A touch of history
"This is fun, a lot of fun," said a group of 10 students in unison as they gathered around a table with artefacts.
What is the fun element, one might ponder. These students from The Salvation Army School for the Blind and Visually Impaired were about to experience a time travel of sorts.
On the table in front of them was a selection of artefacts from different periods of the history of Jamaica - a drum, a horn, an African mask, Taino implements and a jug with spoons. They covered a timeline, and had a different feel to each of them - smooth, light-weight, multi-dimensional.
"Lord have mercy!" exclaimed Toshtica Sang as she picked up a pewter flagon. "This is so heavy. I am going to fall down."
Her colleague, Nicola Anderson, grabbed the pewter flagon, (pewter is an alloy of tin hardened with small amounts of other metals such as copper, lead, zinc, antimony and sometimes silver) as she shared Sang's sentiments.
The students were participating in a new initiative of the Education Department of the National Museum of Jamaica, 'Touch Tours'.
"Touch Tours are primarily a way to acquire information or to access a work of art through touching. Tactile experiences also help to complete mental images of an object," said Stephanie Rose, assistant education officer at the National Museum of Jamaica.
Touch Tours are path-breaking in many ways. They allows the visitor to touch the selected artefacts with bare hands, processing the information of the weight, dimension, surface area, and the shape.
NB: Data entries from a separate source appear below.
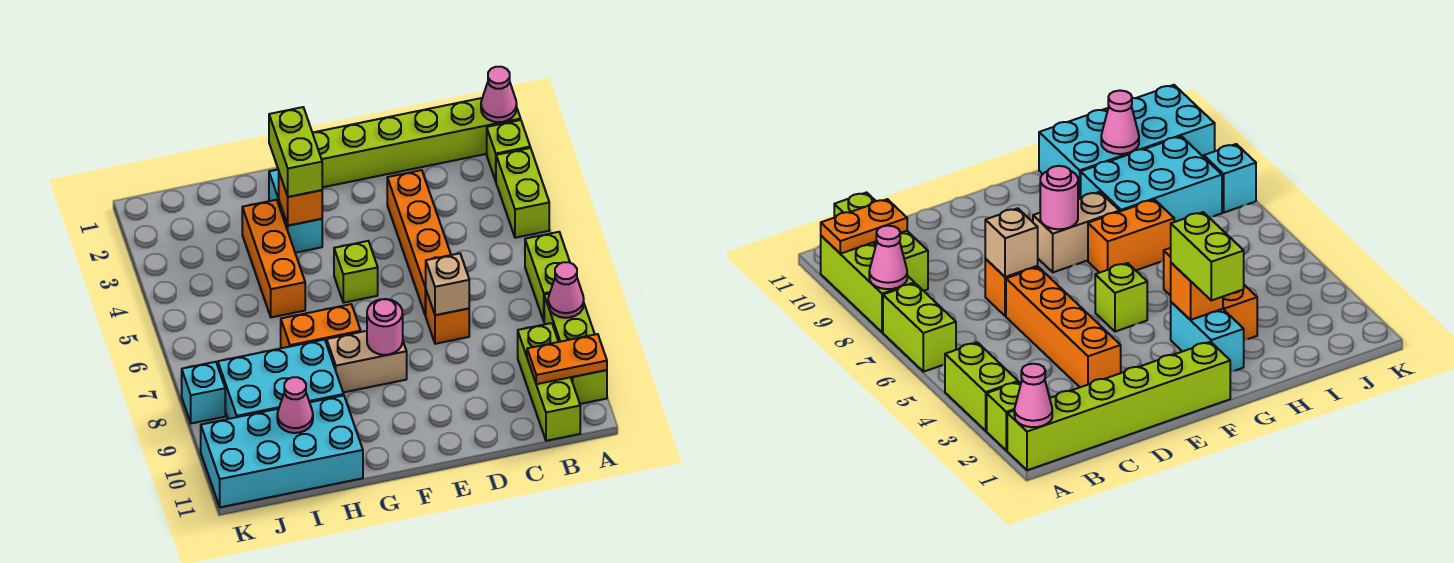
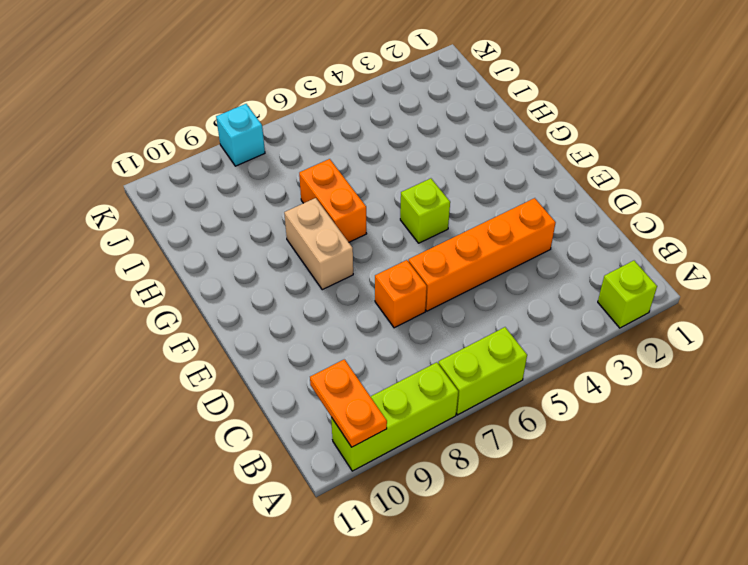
none -> lime 1x6 brick [313,98,521,187]
none -> lime 1x2 brick [496,148,549,238]
none -> lime 1x3 brick [518,323,580,441]

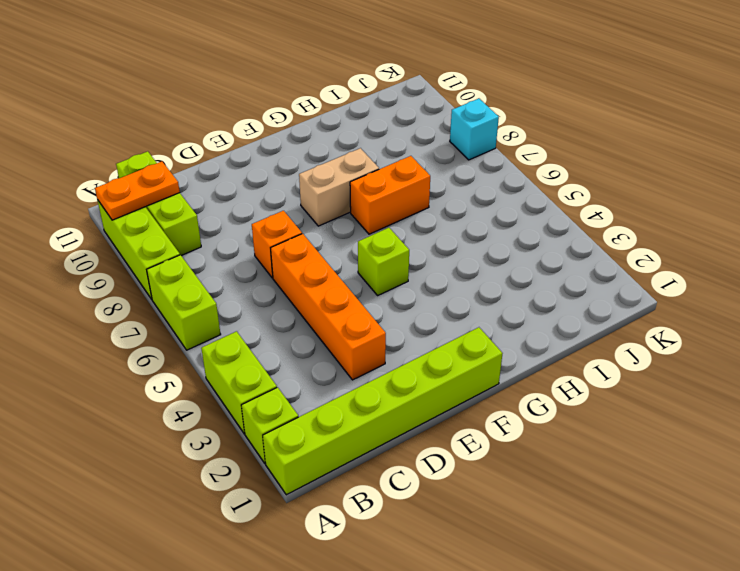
none -> cyan 1x2 brick [269,170,322,253]
none -> orange 1x3 brick [242,200,305,317]
none -> cyan 2x3 brick [218,340,344,419]

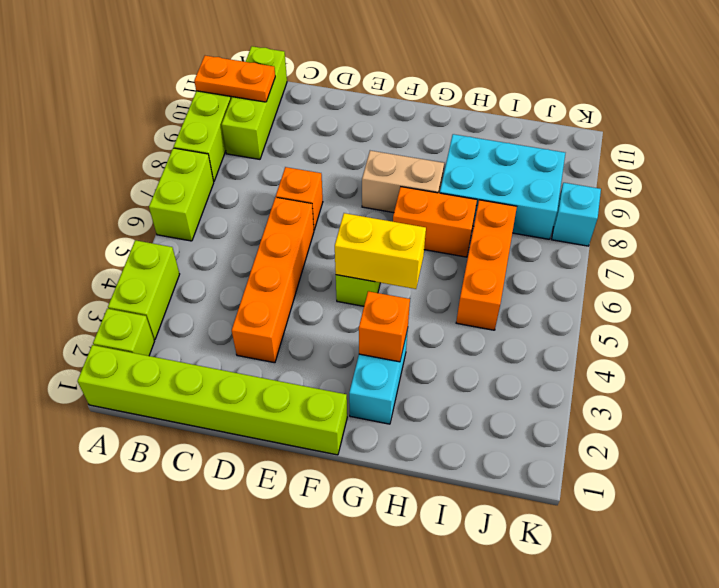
yellow 1x2 brick [335,213,426,289] -> none
orange 1x3 brick [456,200,517,330] -> orange 1x3 brick moved to [242,200,305,317]
none -> cyan 2x4 brick [201,395,363,507]
none -> pink 1x1 cone [481,67,517,122]
none -> pink 1x1 cone [548,262,584,318]

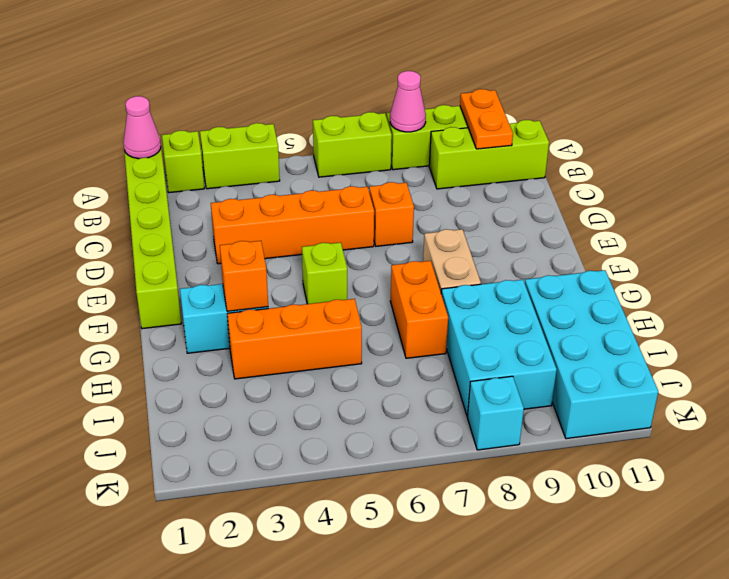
none -> tan 1x1 brick [425,253,469,315]
none -> pink 1x1 round brick [367,299,403,355]
none -> pink 1x1 cone [277,377,313,433]

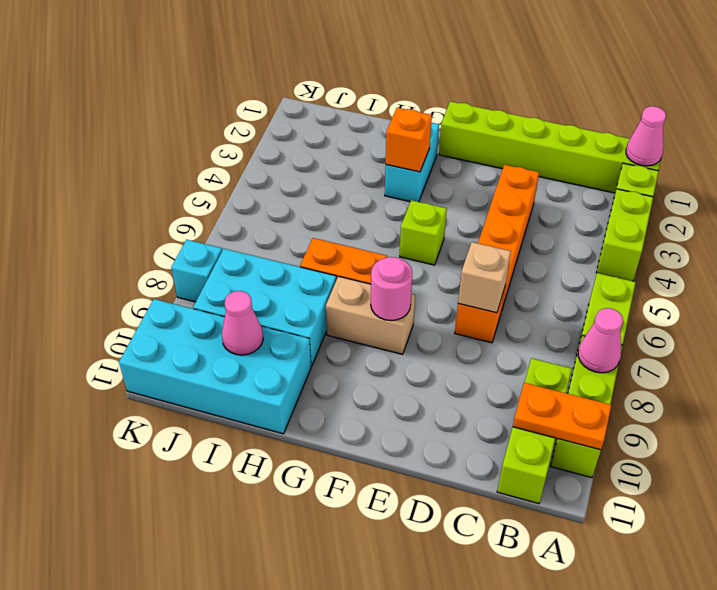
none -> orange 1x3 brick [242,200,305,317]
none -> lime 1x2 brick [269,107,322,197]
The students from the Salvation Army School for the Blind and Visually Impaired had the time of their lives as they passed around the artefacts, helping each other to run their hands over them, feeling them out, and answering questions posed by Rose, at the same time posing some of their own.
"Miss, but why would they use pewter if there is lead in it, isn't it poisonous?" they asked.
A valid question, which was addressed by the assistant education officer, who explained the choice of materials, which in a bygone era, were not perceived to be hazardous.
From a distance, Theresa Carr, their social sciences and history teacher, observed the interactions.
"This (Touch Tours) is so inclusive," said Carr. "These students always get left out as everywhere they go, there is a 'Please do not touch' policy.
She said that she was particularly thrilled about the possibilities and how more visually impaired students couls learn through such initiatives.
"It is a very normal human thing for people to want to touch objects, and historical artefacts have a smell and a feel that is utterly unique and fascinating," said Jonathan Greenland, director, National Museum Jamaica, Institute of Jamaica.
"Touch Tours are a way for people to directly experience historical artefacts through more of their senses than just sight," he said, adding that they were aware of the wear and tear that would ensue.
"We completely understand that, but a lot of our artefacts would be damaged by repeated touching," Greenland said. "But the Touch Tours will allow for our visually impaired audiences to experience museums in a more satisfying and complete way.
"It is our mission to serve all audiences, not just the abled," he said.
The aim, according to Rose, is to make the collection (of the National Museum of Jamaica) more accessible and to allow them to feel a sense of cultural inclusion.
"Touching the objects will also stimulate their imagination and enhance their metaphorical thinking," she said. "They will be asked questions regarding the objects to compare textures of each object just to encourage dialogue and responses from the audience.
"Tactile experiences also help to complete mental images of an object," Rose added.
She said that the idea of Touch Tours is to engage varied museum audience including the blind, visually impaired, and people with developmental or cognitive disabilities who will benefit from learning and exploring artwork and/or artefacts through touching.
These objects, Rose said, would include replicas of artefacts, textiles, paintings, three dimensional sculptures, ceramics, among others, and initially, would range from the Taino, Spanish, British, and African influences in Jamaica.
Touch Tours, she said, would also be available for other individuals who were not necessarily disabled. The tours will be guided by a professional tour guide with no more than six to 10 people to accommodate proper monitoring of the objects during the tour.
The tour guide will also give verbal descriptions, tell stories, and talk about the significance of each object and how they relate to Jamaica's culture and heritage.
"This is a beginning," Rose said. "We would like that this initiative grows and even finds a permanent space in the museum."
Noble intentions, but she said they need resources and funding to ensure the sustainability of Touch Tours.
The 12- to 17-year-old students of The Salvation Army school were yearning for more. "When can we come back next, miss?" one of them asked. "This is so much fun!"